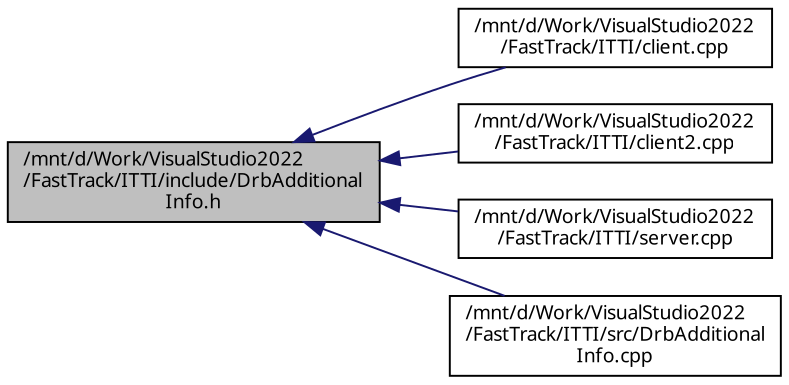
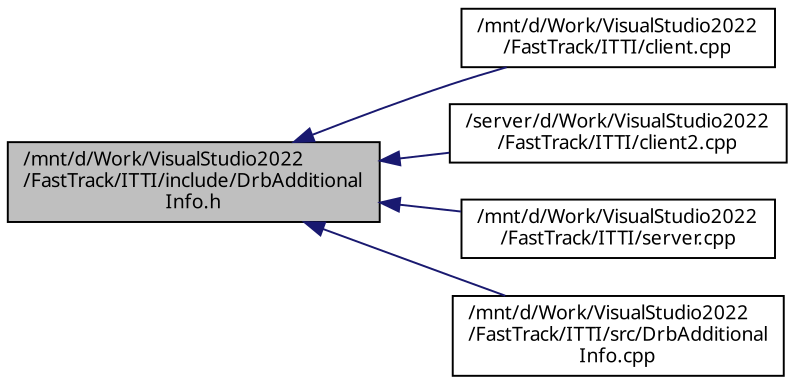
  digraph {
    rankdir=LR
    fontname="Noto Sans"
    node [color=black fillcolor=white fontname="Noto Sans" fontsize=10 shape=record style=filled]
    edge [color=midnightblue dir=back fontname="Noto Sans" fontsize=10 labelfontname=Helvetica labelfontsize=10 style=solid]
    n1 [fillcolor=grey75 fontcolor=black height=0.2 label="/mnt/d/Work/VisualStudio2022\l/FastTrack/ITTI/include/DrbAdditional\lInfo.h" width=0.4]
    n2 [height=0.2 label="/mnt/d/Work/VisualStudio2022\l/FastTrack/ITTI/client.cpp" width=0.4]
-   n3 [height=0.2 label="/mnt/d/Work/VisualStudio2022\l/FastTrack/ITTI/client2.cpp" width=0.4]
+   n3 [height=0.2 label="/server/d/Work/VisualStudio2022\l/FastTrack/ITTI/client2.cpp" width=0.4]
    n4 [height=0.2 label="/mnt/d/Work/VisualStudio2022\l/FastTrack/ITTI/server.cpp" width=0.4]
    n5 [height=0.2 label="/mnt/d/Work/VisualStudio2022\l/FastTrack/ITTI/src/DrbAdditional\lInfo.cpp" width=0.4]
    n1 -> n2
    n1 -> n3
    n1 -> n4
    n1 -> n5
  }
==
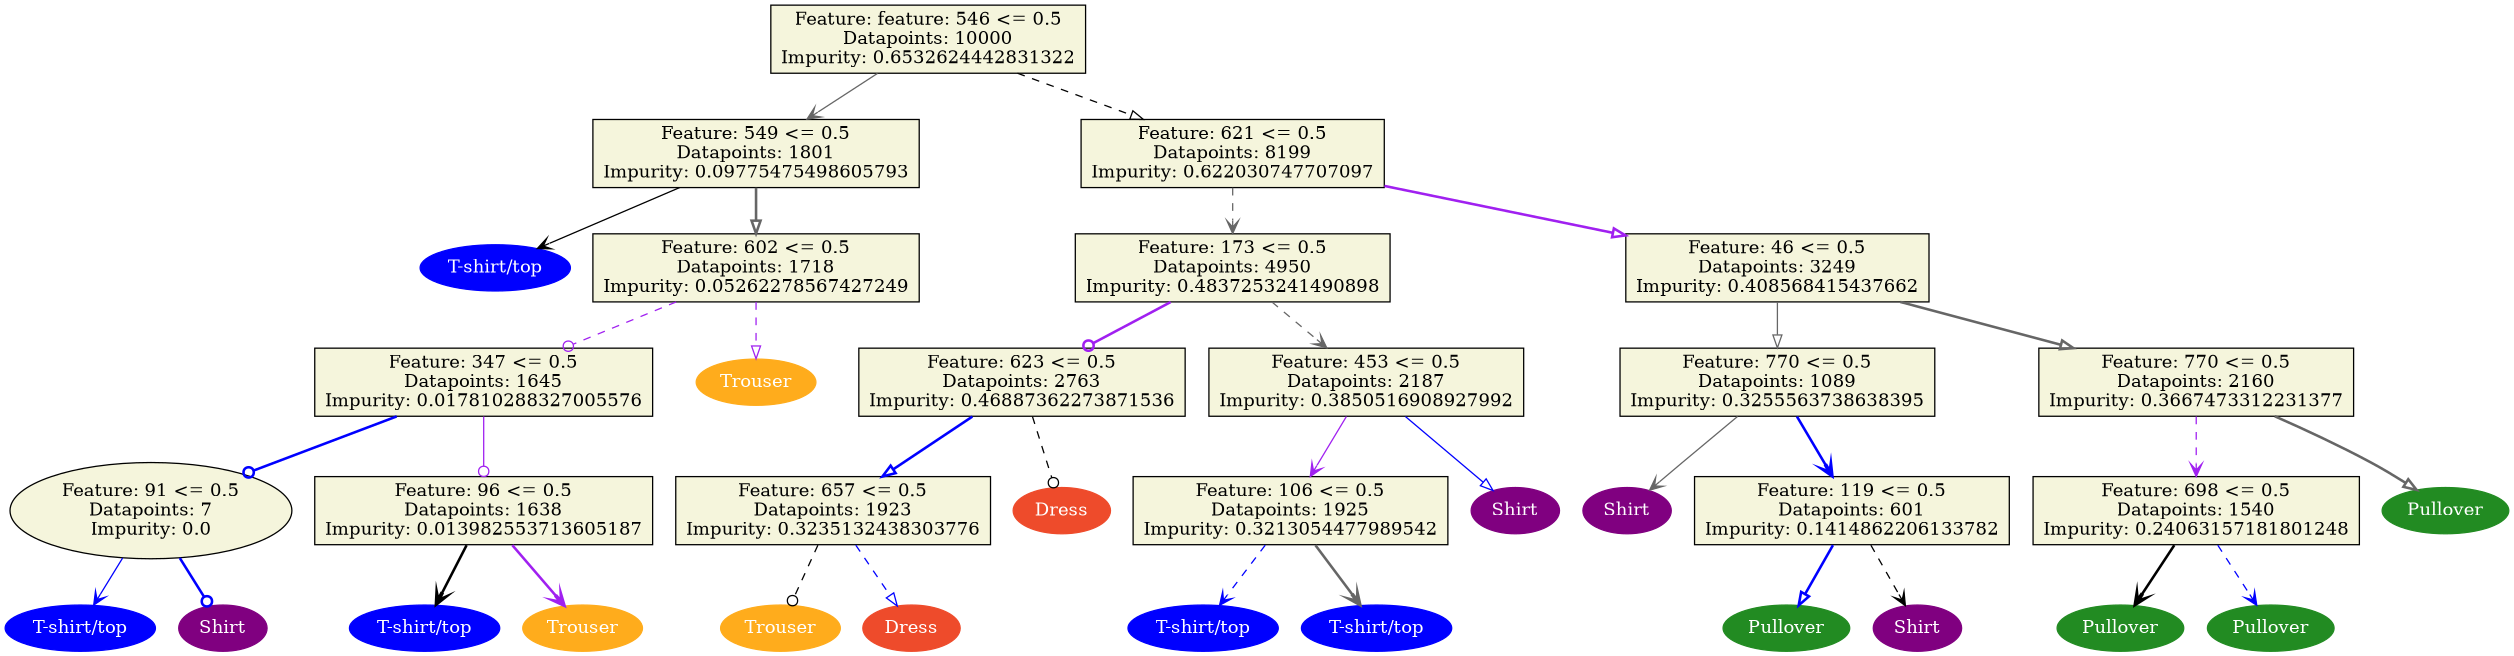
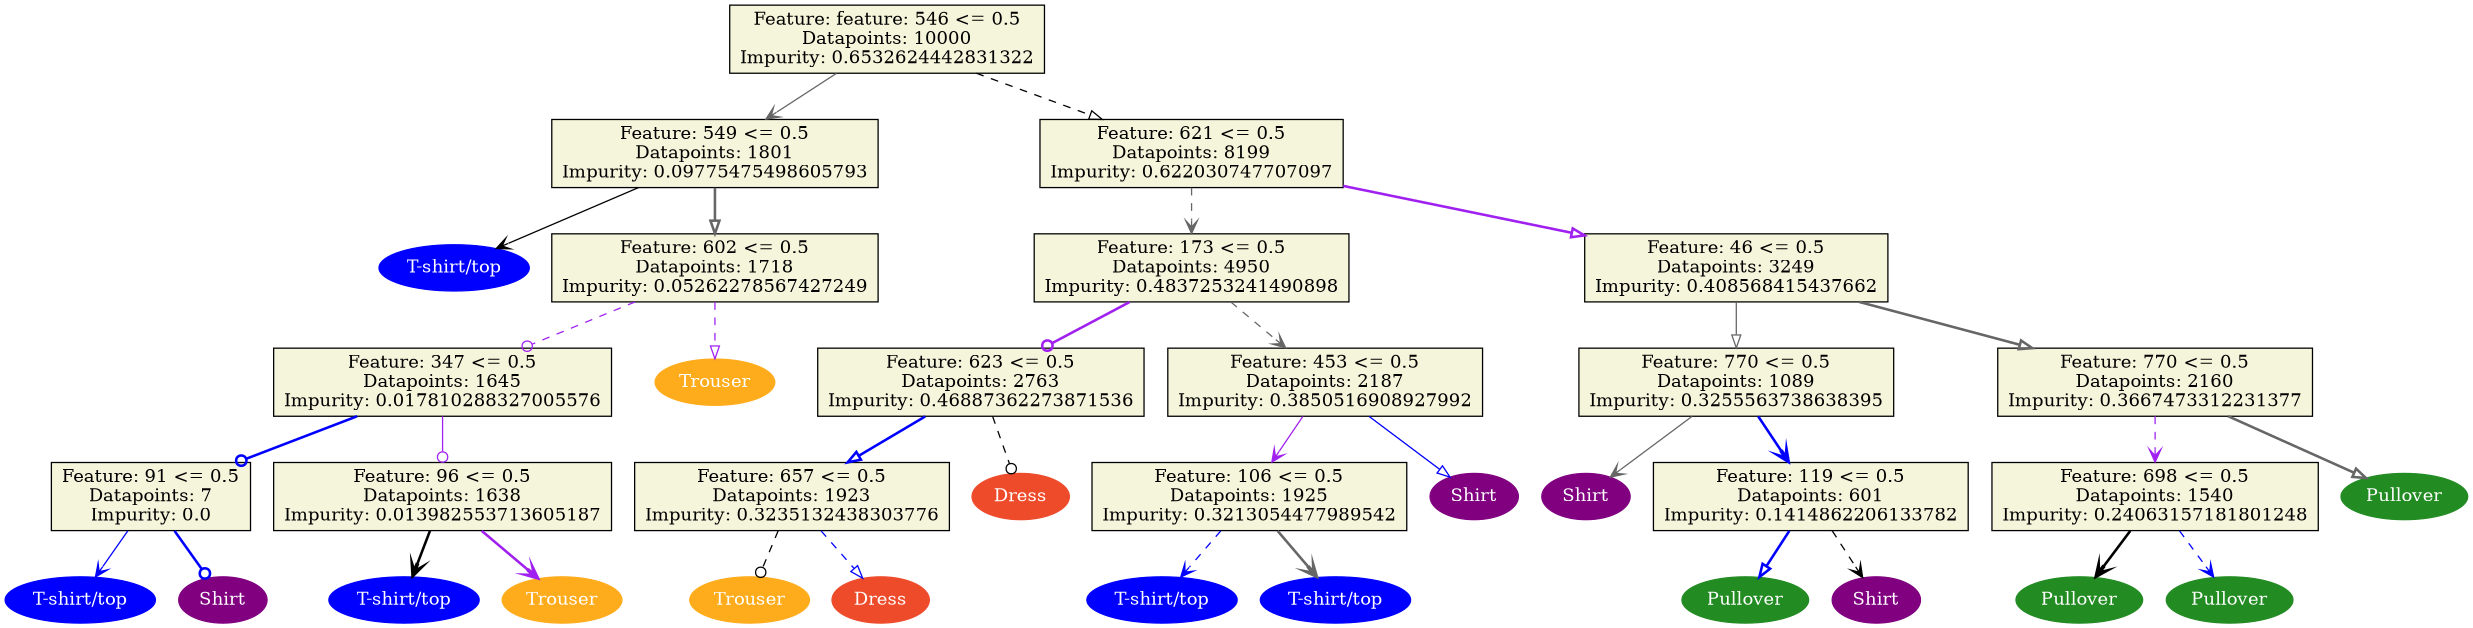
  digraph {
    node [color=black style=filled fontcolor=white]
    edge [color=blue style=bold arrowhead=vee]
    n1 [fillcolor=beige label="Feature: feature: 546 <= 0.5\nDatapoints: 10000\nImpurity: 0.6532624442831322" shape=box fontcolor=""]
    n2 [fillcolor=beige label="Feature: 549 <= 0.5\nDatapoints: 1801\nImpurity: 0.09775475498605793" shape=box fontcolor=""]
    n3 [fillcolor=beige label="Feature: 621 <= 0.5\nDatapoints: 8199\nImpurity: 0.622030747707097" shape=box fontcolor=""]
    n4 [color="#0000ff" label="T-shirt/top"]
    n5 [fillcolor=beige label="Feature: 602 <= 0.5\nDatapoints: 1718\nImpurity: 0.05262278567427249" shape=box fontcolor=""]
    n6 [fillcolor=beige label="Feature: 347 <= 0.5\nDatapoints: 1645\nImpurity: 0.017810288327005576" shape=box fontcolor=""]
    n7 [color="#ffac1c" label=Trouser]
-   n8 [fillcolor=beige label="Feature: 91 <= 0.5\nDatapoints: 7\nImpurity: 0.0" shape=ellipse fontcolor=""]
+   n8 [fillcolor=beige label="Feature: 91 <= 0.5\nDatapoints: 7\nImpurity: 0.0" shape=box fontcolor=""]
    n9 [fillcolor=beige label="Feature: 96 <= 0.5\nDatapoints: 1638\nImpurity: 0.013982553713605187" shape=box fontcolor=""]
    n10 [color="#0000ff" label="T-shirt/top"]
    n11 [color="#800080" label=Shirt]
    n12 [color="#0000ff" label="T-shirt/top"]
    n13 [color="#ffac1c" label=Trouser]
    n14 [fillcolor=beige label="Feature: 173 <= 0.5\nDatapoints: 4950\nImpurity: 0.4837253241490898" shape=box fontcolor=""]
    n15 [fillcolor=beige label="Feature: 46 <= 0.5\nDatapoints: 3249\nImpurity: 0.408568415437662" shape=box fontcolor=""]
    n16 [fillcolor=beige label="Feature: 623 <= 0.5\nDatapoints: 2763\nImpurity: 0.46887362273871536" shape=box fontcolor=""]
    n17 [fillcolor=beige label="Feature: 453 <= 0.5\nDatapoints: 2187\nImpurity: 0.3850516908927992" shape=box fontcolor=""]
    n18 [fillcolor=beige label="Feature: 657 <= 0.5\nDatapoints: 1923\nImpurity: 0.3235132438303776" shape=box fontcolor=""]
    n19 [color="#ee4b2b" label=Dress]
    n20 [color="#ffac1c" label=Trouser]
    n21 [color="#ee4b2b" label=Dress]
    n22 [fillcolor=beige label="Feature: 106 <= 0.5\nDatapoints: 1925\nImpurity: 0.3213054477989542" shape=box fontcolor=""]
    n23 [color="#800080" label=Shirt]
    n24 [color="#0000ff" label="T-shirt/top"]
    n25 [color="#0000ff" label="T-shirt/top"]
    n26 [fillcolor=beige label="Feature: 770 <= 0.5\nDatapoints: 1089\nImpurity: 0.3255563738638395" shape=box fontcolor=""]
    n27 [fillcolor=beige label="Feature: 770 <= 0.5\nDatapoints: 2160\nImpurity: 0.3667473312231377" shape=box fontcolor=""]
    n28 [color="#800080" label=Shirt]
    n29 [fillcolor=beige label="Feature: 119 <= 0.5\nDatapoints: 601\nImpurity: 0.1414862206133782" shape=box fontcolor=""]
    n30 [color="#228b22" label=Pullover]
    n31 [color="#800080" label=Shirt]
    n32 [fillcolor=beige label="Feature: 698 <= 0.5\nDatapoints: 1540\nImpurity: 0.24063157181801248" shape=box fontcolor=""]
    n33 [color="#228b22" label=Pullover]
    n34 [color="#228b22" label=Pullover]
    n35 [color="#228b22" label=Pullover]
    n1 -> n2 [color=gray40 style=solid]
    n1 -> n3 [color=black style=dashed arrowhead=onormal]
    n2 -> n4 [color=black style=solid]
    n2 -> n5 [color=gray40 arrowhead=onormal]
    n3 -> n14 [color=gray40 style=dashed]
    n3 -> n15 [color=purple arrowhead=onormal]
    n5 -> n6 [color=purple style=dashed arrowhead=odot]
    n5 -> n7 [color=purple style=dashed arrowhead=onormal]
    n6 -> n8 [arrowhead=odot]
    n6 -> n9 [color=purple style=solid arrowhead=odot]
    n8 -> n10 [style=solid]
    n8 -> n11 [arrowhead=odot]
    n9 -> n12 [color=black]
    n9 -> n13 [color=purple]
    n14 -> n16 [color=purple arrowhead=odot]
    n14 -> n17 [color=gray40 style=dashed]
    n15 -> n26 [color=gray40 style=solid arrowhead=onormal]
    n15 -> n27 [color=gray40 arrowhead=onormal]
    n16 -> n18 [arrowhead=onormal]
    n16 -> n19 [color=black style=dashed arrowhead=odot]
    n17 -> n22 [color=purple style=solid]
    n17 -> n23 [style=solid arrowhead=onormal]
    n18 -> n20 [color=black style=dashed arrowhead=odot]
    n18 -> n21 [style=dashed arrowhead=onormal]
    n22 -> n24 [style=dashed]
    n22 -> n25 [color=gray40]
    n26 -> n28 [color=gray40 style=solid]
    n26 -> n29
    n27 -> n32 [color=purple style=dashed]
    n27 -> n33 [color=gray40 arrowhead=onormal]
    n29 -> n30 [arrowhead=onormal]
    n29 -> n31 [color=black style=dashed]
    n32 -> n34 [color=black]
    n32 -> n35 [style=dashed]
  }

◆ **What is asked**: Report every line in the rows above that contains the string "fontsize", matching case exactly.

◆ **Task solution**:
    node [color=black fillcolor=white fontname="Noto Sans" fontsize=10 shape=record style=filled]
    edge [color=midnightblue dir=back fontname="Noto Sans" fontsize=10 labelfontname=Helvetica labelfontsize=10 style=solid]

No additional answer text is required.